La stratégie vigilante est toute à l'opposé, non plus centrée sur l'émotion, mais sur le problème lui-même. Il s'agit de chercher des solutions concrètes au problème. Pour Tiphanie, ce pourrait être, par exemple, d'aller chercher des documentations, sur l'orientation professionnelle, qui lui apporteront des solutions pour trouver sa voie. Cela peut consister à aller voir un conseiller d'orientation, à faire un bilan de compétences, à demander conseil à des amis. Elle pourrait aussi chercher à contacter des anciens qui ont réussi le même concours pour comprendre ce qu'elle peut améliorer si elle veut le repasser à nouveau.

Pour éviter un stress, l'attitude idéale, est-ce la stratégie d'évitement ou de vigilance ?


Ni l'une ni l'autre, ou les deux. L'évitement permet de faire baisser très rapidement le stress. Les personnes qui le mettent en pratique sont nettement moins stressées deux jours après le problème. C'est aussi une voie intéressante, car il existe des problèmes sans solution pratique où il faudra bien agir sur les émotions. On peut donc cultiver cette capacité à rester zen, à survivre à un problème, à surmonter émotionnellement une difficulté. Sport, relaxation, habitude de se faire plaisir, permettent de s'offrir des émotions positives antidotes au stress.

Les personnes qui suivent plutôt la vigilance restent plus stressées au départ. Mais deux semaines plus tard, la tendance s'inverse. Cette stratégie de vigilance porte ses fruits plus lentement, mais ils sont là.
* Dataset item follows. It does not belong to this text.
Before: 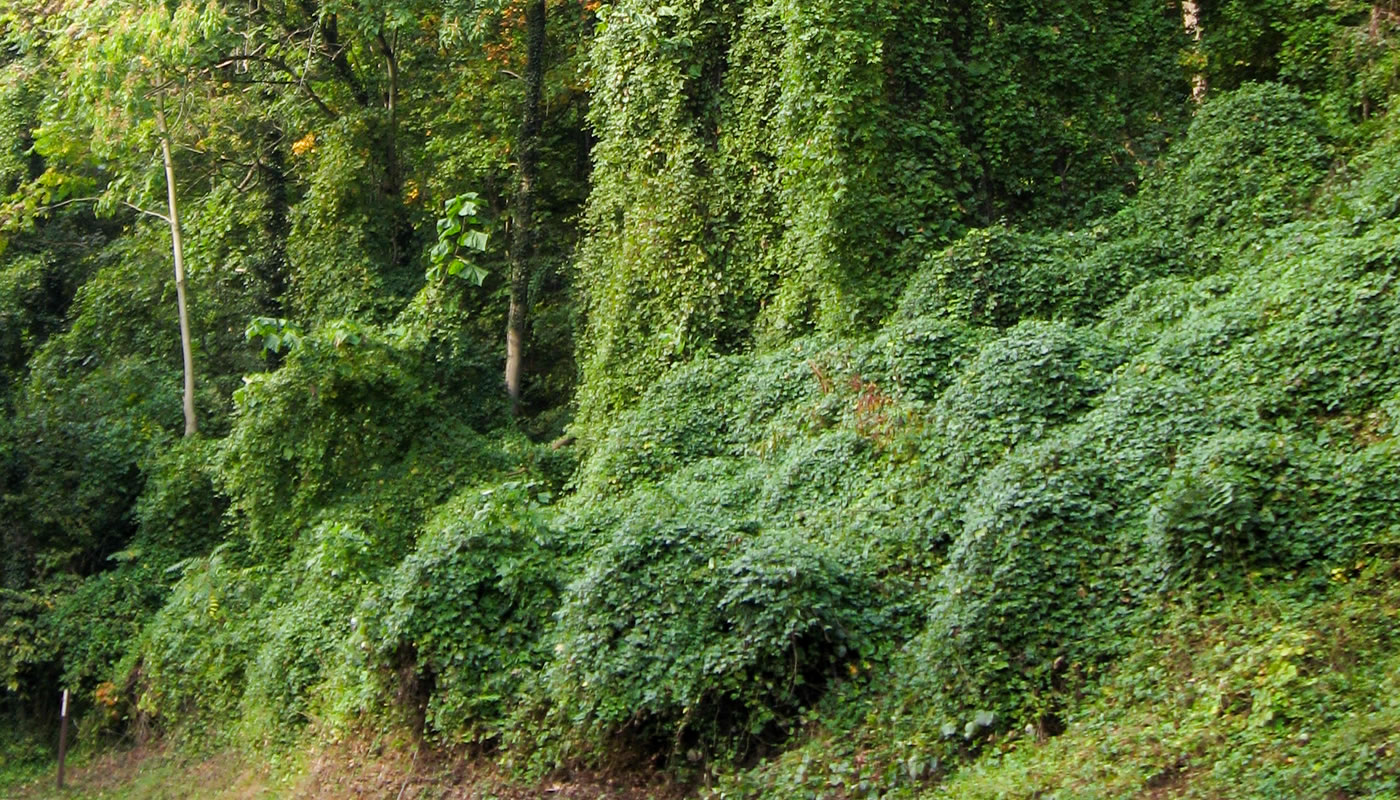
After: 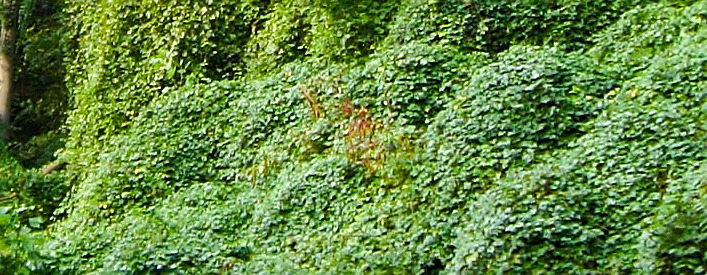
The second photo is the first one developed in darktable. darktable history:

Les personnes les plus concernées par cette manière de réagir ont parfois tendance à aimer les problèmes, dans le sens où elles les considèrent comme de véritables défis à relever !

Alors, l'idéal, c'est de savoir allier les deux stratégies. Peut-être dans un premier temps, savoir agir pour que l'angoisse ne vous submerge pas, puis, parallèlement, mettre en place des actions qui vont agir sur le problème.

C'est ce qu'a choisi Tiphanie : elle a un peu râlé, elle a fait la fête avec ses amis, puis elle a décidé de retenter son concours en travaillant plus et mieux…

Source : Paulhan et M. Bourgeois, Stress et coping, les stratégies d'ajustement à l'adversité, Puf, 1995.